Martin Klotz: Da bin ich anderer Meinung, Alex. Nach dem Trade für Paul sind die Rockets für mich die klare Nummer zwei im Westen und damit Finals-Kandidat. San Antonio ist nicht besser geworden. Und das Wichtigste: Falls das Zusammenspiel mit Harden perfekt funktioniert - und ich sage bewusst falls (und nicht wenn) - dann hat Houston von allen Teams als einziges das Potenzial, bei den Dubs an die Tür zu klopfen. Durch diesen Move haben die Rockets die Chance, den Warriors annähernd auf Augenhöhe zu begegnen. Und das will bei der aktuellen Lage der Liga schon etwas heißen. Das kann kein anderes Team nach dieser Offseason von sich behaupten. Dazu war es ein echter Schocker, der die NBA enorm aufgerüttelt hat. Wann hatten wir das zuletzt? Also vor Kyrie...
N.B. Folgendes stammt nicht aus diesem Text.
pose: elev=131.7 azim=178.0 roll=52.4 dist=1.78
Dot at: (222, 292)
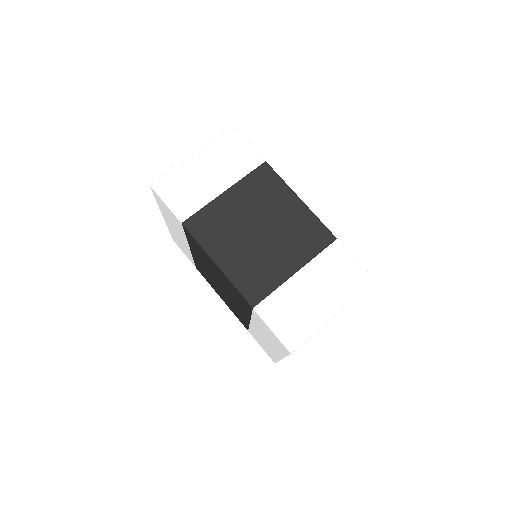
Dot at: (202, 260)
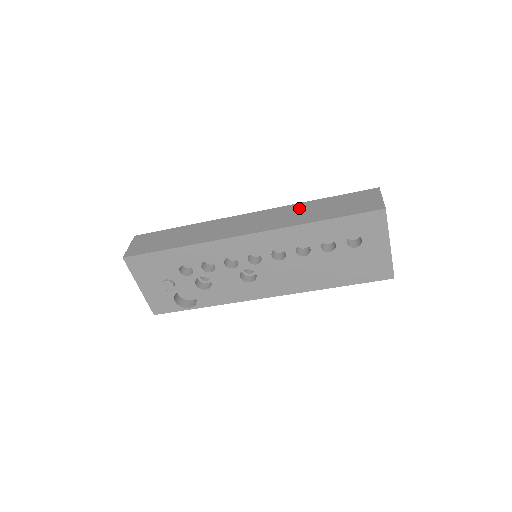
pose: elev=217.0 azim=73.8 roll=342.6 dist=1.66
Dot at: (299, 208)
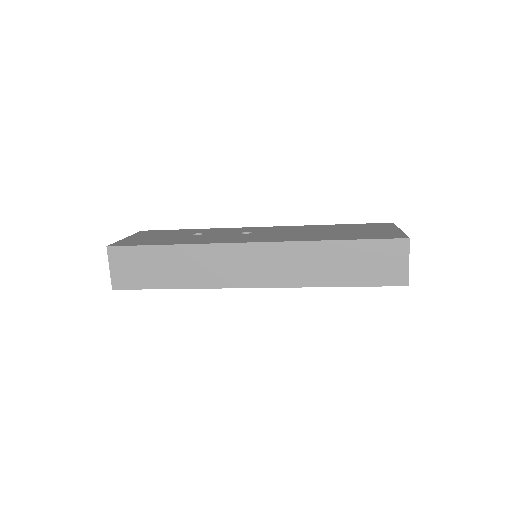
Dot at: (313, 253)
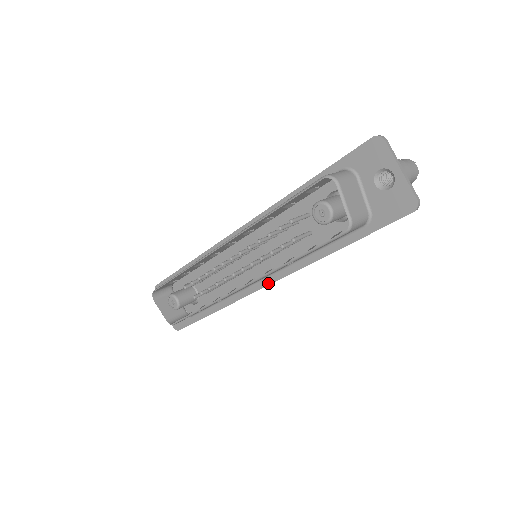
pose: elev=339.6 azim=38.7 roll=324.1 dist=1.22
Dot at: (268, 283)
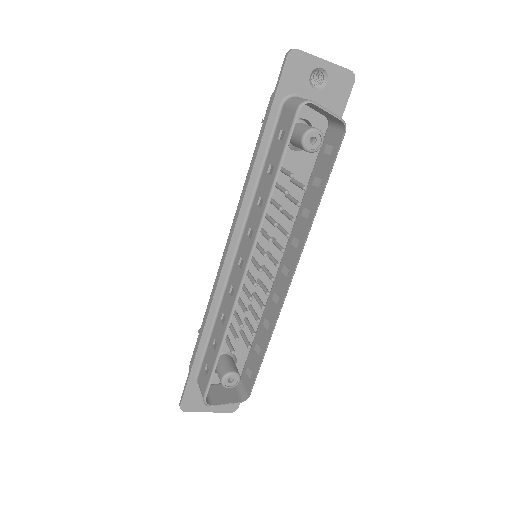
Dot at: occluded
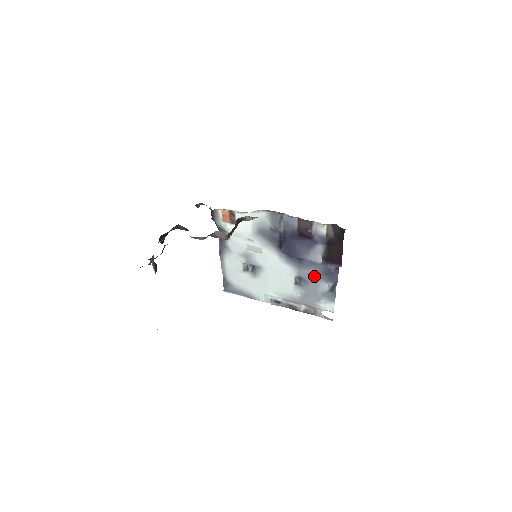
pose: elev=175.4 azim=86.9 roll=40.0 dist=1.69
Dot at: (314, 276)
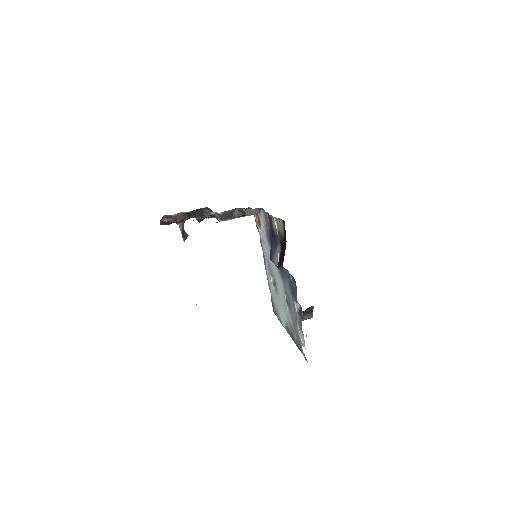
Dot at: (289, 291)
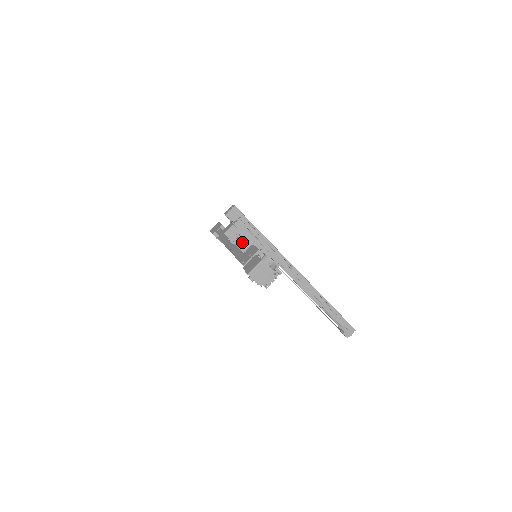
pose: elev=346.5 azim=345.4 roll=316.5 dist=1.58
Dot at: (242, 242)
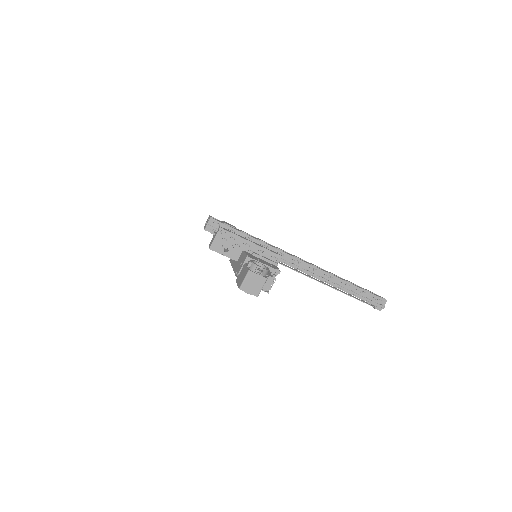
Dot at: (231, 251)
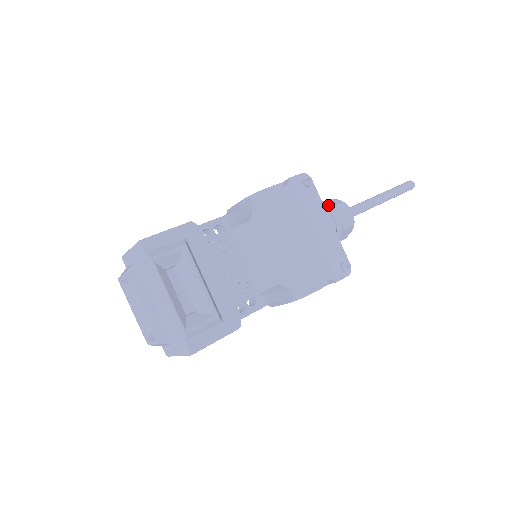
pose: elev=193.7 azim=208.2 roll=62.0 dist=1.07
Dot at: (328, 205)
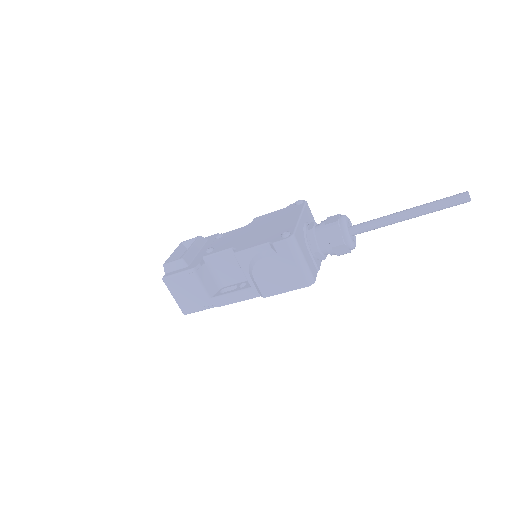
Dot at: occluded
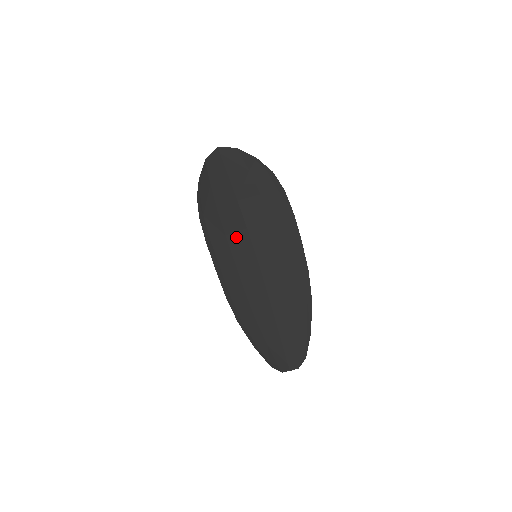
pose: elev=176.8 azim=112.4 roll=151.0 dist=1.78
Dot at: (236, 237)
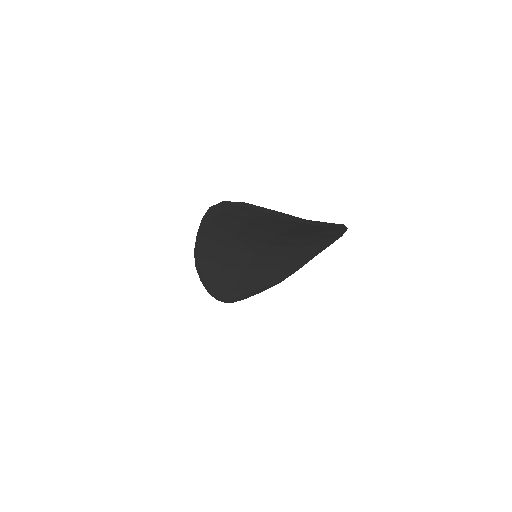
Dot at: (246, 240)
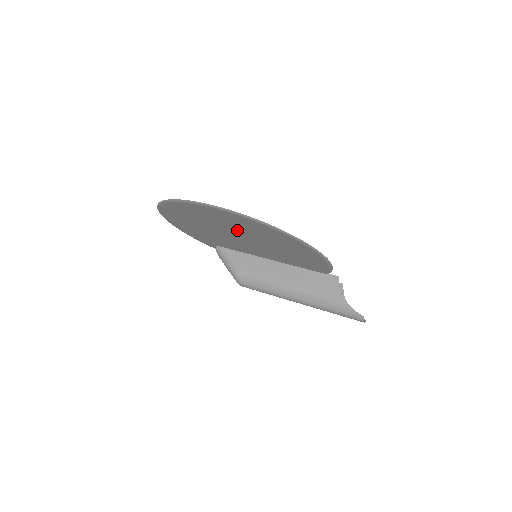
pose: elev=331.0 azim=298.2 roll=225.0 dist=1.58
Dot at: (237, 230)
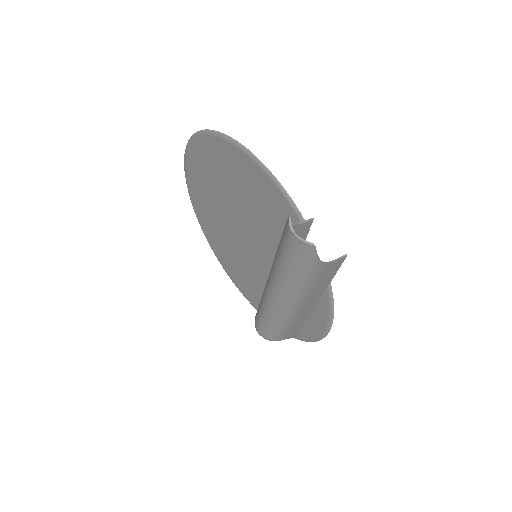
Dot at: (220, 202)
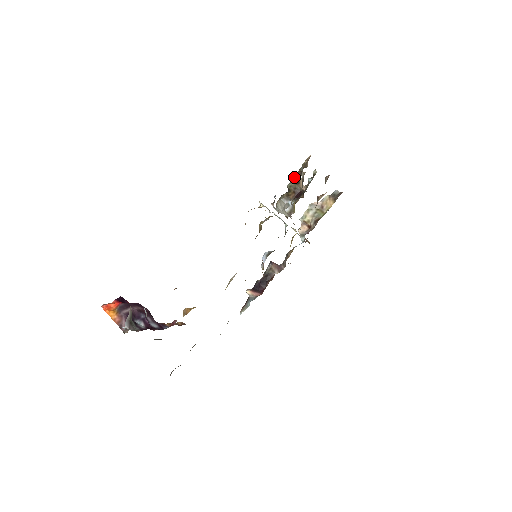
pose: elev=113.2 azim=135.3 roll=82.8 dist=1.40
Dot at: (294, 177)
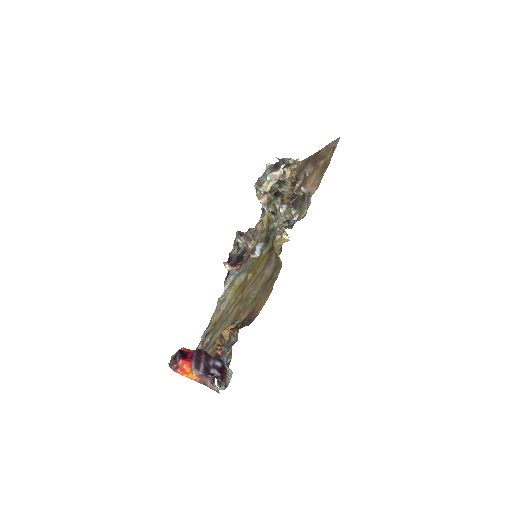
Dot at: (286, 183)
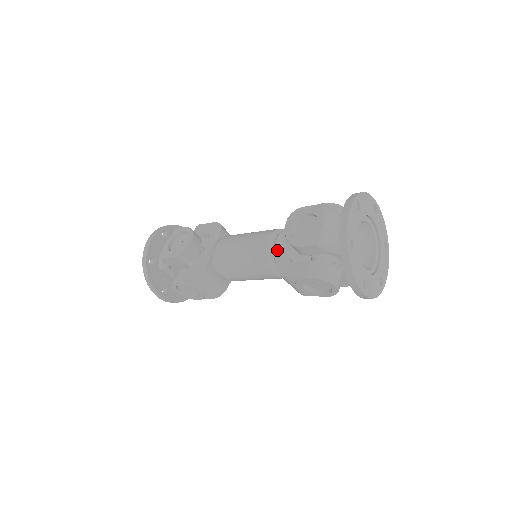
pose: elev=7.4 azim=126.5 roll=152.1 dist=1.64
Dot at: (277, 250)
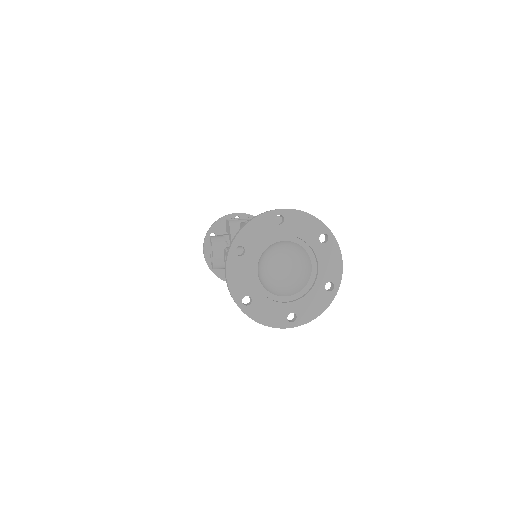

Thomas Werner: Ich sehe bei all den großen Moves auch Spielraum für Zweifel. Bei CP3 hast du die Abstimmung mit Harden angesprochen, Martin. Bei Hayward ist es gut für Boston, dass sie ihn bekommen haben. Ob er aber nun der echte Wunschspieler der Celtics gewesen ist, weiß ich nicht. Auch die vermutliche Leihe von Paul George in Oklahoma City ist mit Vorsicht zu genießen. Für mich noch wichtiger war, dass die Warriors mit Durant und Curry verlängert haben. Auch, wenn man das nicht direkt als Move bezeichnen kann. Sie werden immer besser harmonieren und damit erhalten die Warriors ihre Stärke. Auch Jimmy Butler wird die Wolves sehr stark voranbringen. Und er war verdammt günstig. Im vergangenen Jahr konnte Minnesota das Potenzial, was sie hatten, nicht in Siege umsetzen. Das sollte jetzt mit Butler anders werden.

Ole Frerks: Es ist ja alles schön und gut, was die Teams in der Offseason gemacht haben. Ich bin gespannt auf CP3 und James Harden, ich habe Bock auf Jimmy Buckets in Minnesota, freue mich auf High-Low mit Millsap und Jokic und zähle die Tage, bis zum ersten Mal durchsickert, dass Paul George von Russell Westbrook genervt ist oder andersrum. Als Celtics-Fan bin ich natürlich auch heiß auf Hayward in Boston. Aber ich gehe sogar noch einen Schritt weiter, Thomas: Der wichtigste Move der Offseason war nicht die Unterschrift von KD, sondern sein Gehaltsverzicht. Dadurch war Golden State in der Lage, nicht nur alle wichtigen Leute zu bezahlen, sondern mit Swaggy P und Omri Casspi sogar noch an Qualität dazuzugewinnen. Kombiniert man das damit, dass KD und Curry nächste Saison noch besser zusammen funktionieren dürften, lässt sich folgendes ableiten: Die Dubs werden noch besser werden. Und sie profitieren enorm davon, dass weder Cleveland bisher noch San Antonio, also die beiden größten Konkurrenten, in dieser Offseason einen großen Move getätigt haben. Deswegen fällt mein Fazit der Offseason wie folgt aus: Es war spannend und hat Spaß gemacht, zu sehen, wie alle GMs nach Lösungen suchten, mit denen sie die Warriors ärgern könnten, und dieses Wettrüsten geht ja vermutlich noch weiter. Bisher ist aber keine Kombination gefunden worden, der ich diesen Schritt zutraue - wegen Durants Verzicht. Nächstes Jahr werden die Karten neu gemischt.